In this context, some financial analysts warn that a possible rate cut by the ECB is unlikely to have a positive economic impact that will be felt before 2025. Jack Allen-Reynolds, an economist at Capital Economics, expects the eurozone economy to “flatline” in the first half of 2024 “as the effects of past monetary tightening continue to take hold and fiscal policy becomes tighter”.
Consumer confidence on the decline
Gold’s strong performance has also been spurred by recently released US economic data, which missed expected targets: the US manufacturing ISM fell to 47.8 in February from 49.5 expected and 49.1 in the previous month. The continued decline in the sector’s performance comes after 28 months of growth.

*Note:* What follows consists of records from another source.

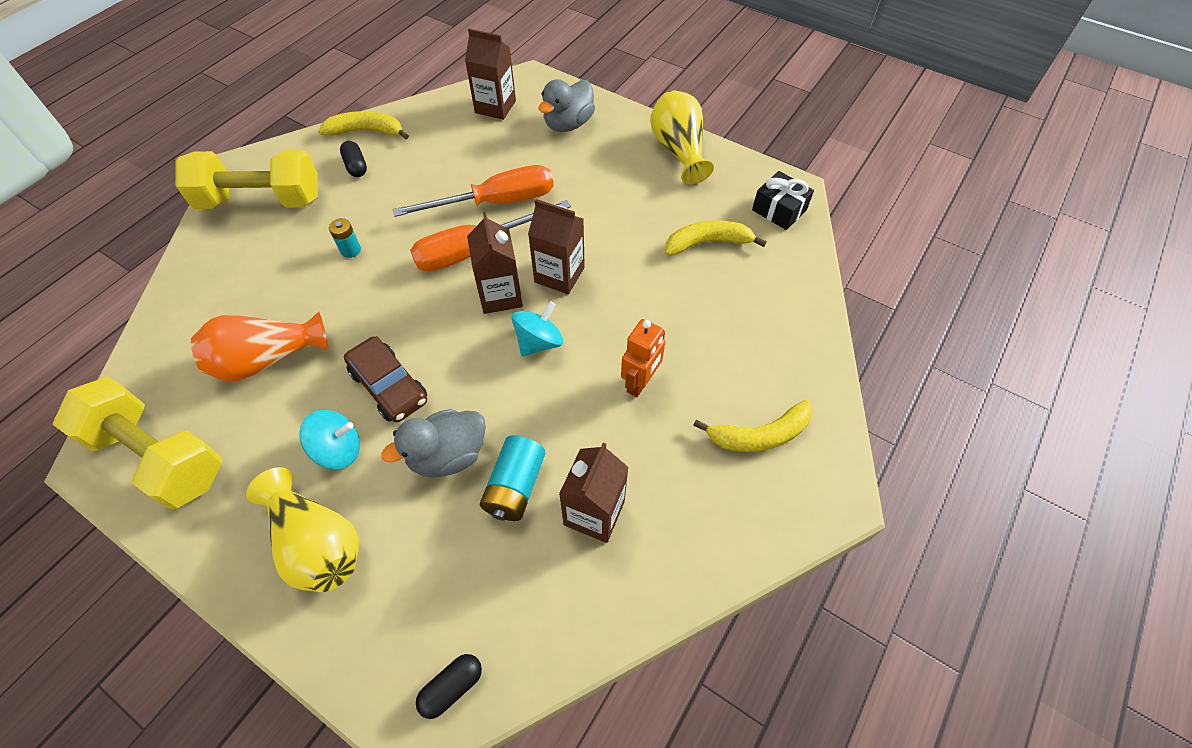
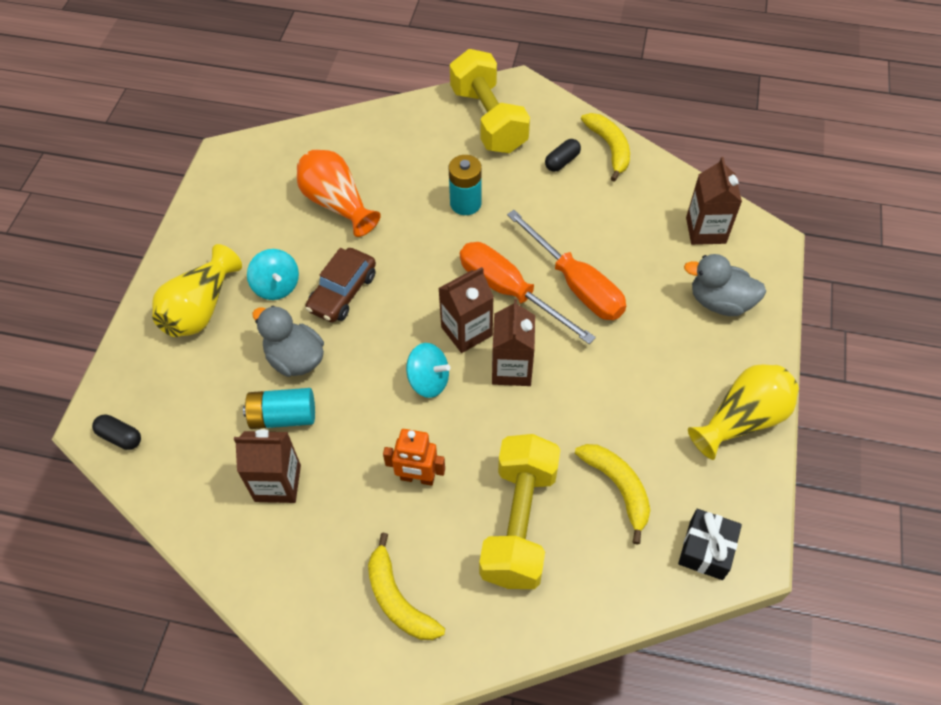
camera: 70 degrees right, 0 degrees up
(159, 456) = (237, 186): yellow dumbbell -> yellow dumbbell (519, 523)
(350, 250) = (465, 203): turquoise battery -> turquoise battery, size x1.68

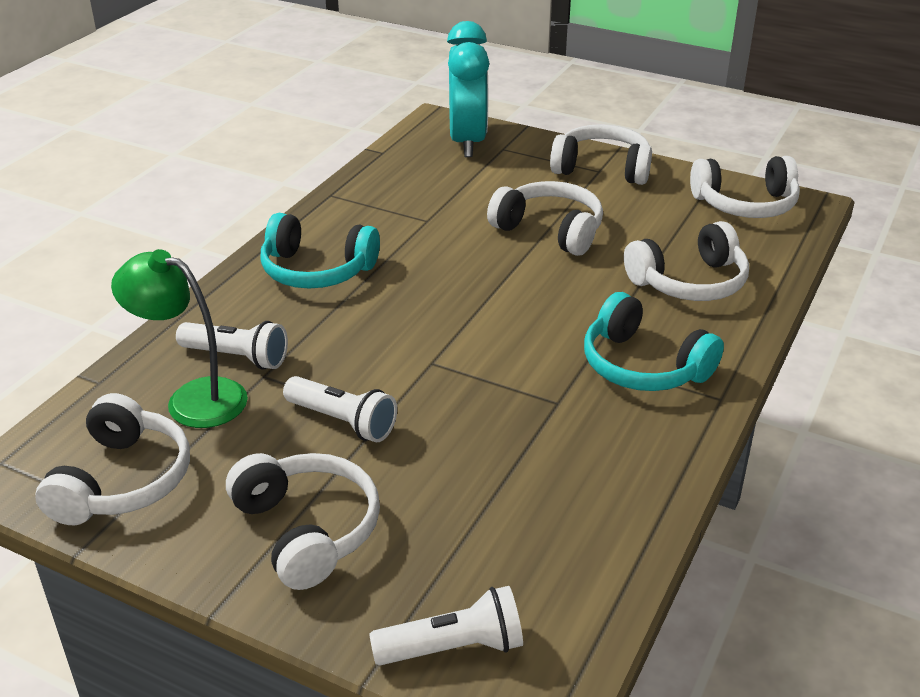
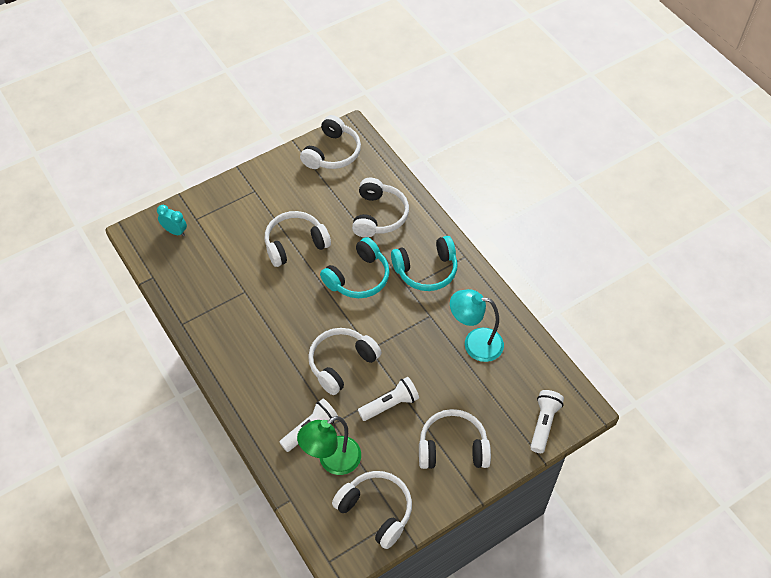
camera: 60 degrees left, 20 degrees up
(316, 270) = (256, 363): turquoise headphones -> turquoise headphones (358, 277)
(467, 142) = (175, 231): turquoise clock -> turquoise clock, size x0.47
(553, 477) = (475, 343): none -> turquoise lamp
(602, 168) = (253, 188): white headphones -> white headphones (341, 363)

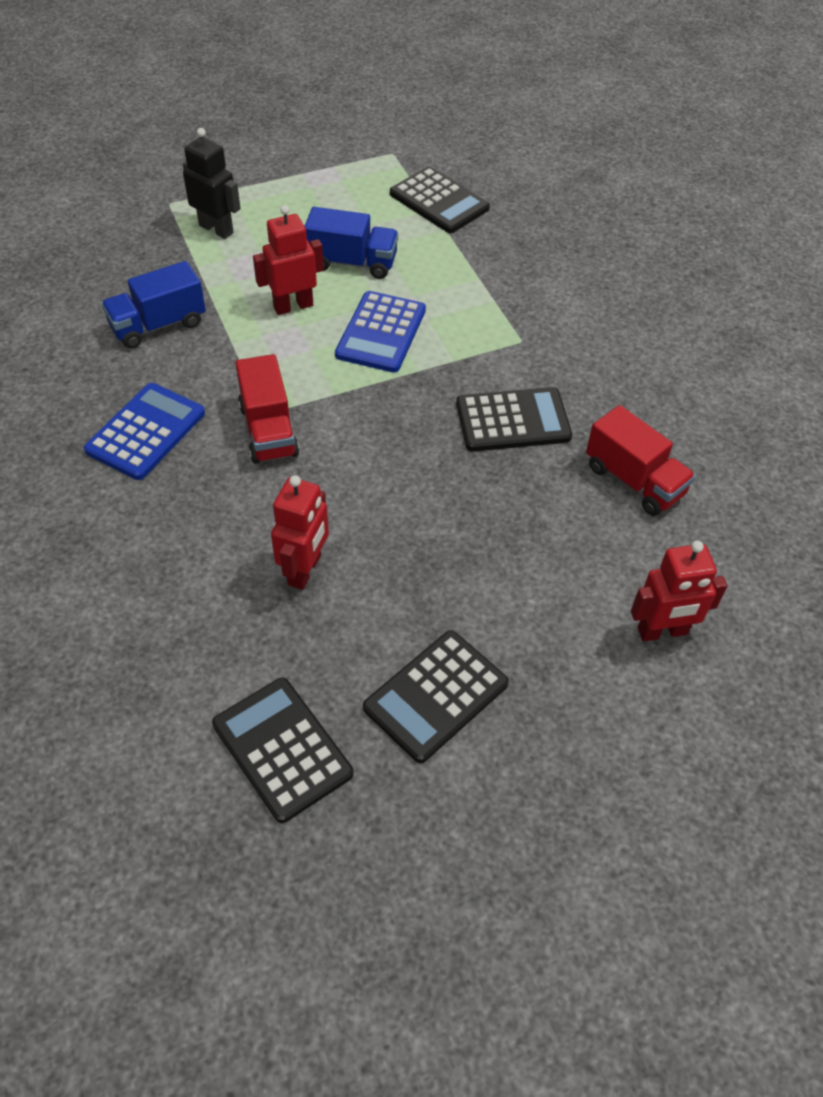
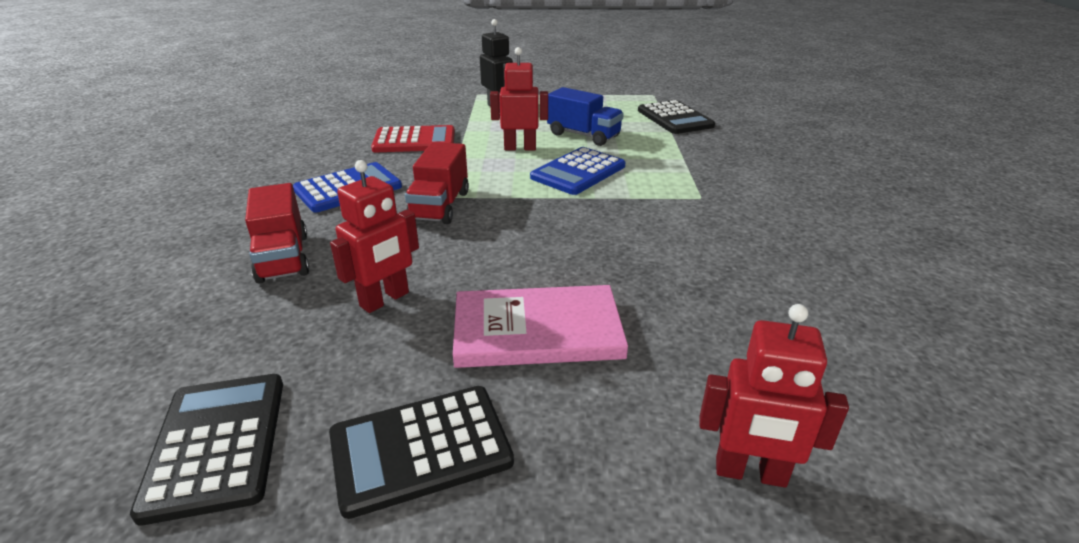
camera: 25 degrees right, 20 degrees down
(158, 325) = (414, 141): blue truck -> red calculator
(457, 559) = (537, 330): none -> pink book
(513, 420) = (662, 244): black calculator -> none
(634, 480) = (773, 315): red truck -> red truck (283, 258)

Meanwhile, according to a survey by the University of Michigan, consumer confidence in February also fell to 76.9 from an estimated 79.6. “Consumer confidence moved sideways this month, falling only two points below January and maintaining the gains in confidence seen over the past three months,” explained Joanne Hsu, the survey’s director.
This loss of consumer confidence reflects “lingering uncertainty about the US economy,” said Dana Peterson, Chief Economist at The Conference Board. This downward sentiment is mirrored among the G7 countries, which recorded significant declines – Britain (-3.2 points), Canada (-2.1 points) and Germany (-2.0 points) – in contrast to Asian countries, where consumer confidence is on the rise across the board.